Retiring? Ditch These Debt Types Right Away
To ensure you are comfortable when the time comes to retire, it’s important to take necessary financial measures. Feeling secure in retirement with a limited income — amid rising consumer costs and inflation rates — may require tight budgeting.
Factoring in debt when doing your retirement planning, and taking steps to reduce and manage debt ahead of retirement, can lessen the burden. Notably, certain types of debt should be dealt with before others.
There are three main sorts of debt that you should attempt to eliminate before you retire: tax debt, payday loan debt and credit card debt, per The Motley Fool.
It is smart to get rid of any outstanding student loan debt before you retire as well, but hopefully those pesky loans from your university days are long paid off. If not, get rid of them after these three nastier debt types.
1. Tax Debt
The IRS can and will legally garnish funds from your pension, 401(k), IRA or any retirement account if you owe unresolved back taxes. In rare cases, it can also seize property. However, garnishing your retirement accounts is usually a last-ditch effort to recoup taxes owed after a repayment agreement was not reached.
You can alleviate this potentially disastrous situation by contacting the IRS directly and setting up a long-term payment plan. These plans have start-up costs, penalties and interest that will need to be paid until you square your debt completely — but at least your retirement accounts will be on much more solid footing.
2. Payday Loan Debt
Payday loans are meant to serve as short-term avenues to get needed much-needed funds.
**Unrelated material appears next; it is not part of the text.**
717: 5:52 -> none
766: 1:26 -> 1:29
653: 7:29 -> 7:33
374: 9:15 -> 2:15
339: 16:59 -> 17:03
But if not paid off, they can absolutely decimate your finances.
Last year, CNBC’s “Make It” plotted a map of the typical payday loan interest rates for every state. Although many states have capped rates on such loans (typically at 36% or lower), over 20 states have no protections of this sort concerning payday loans.
This means that payday lenders in states like Idaho, Nevada and Utah can charge the enormous interest rate of 652% — and Texas payday loan issuers can charge even more in interest. Texas has the highest average payday loan rates at 664%, or 40 times the amount of the average credit card interest rate in the state.
Payday loans should be a last resort for quick cash. If you can swing a personal loan to pay off any debt you owe to payday loan companies, do so.
3. Credit Card Debt
Paying off credit card debt should be a top priority, largely due to their lofty rates and revolving balance.
You should be able to call your credit card company and convince it to negotiate a lower rate for your cards, or have certain account fees waived. With so much competition — and with credit card firms forever trying to attract new customers — you should be able to come to an agreement that will ease what you are paying in credit card debt.
Depending on the type and details of your debt, it might make sense to shrewdly use a balance transfer-oriented credit card to pay off debt without paying interest during the introductory offer period.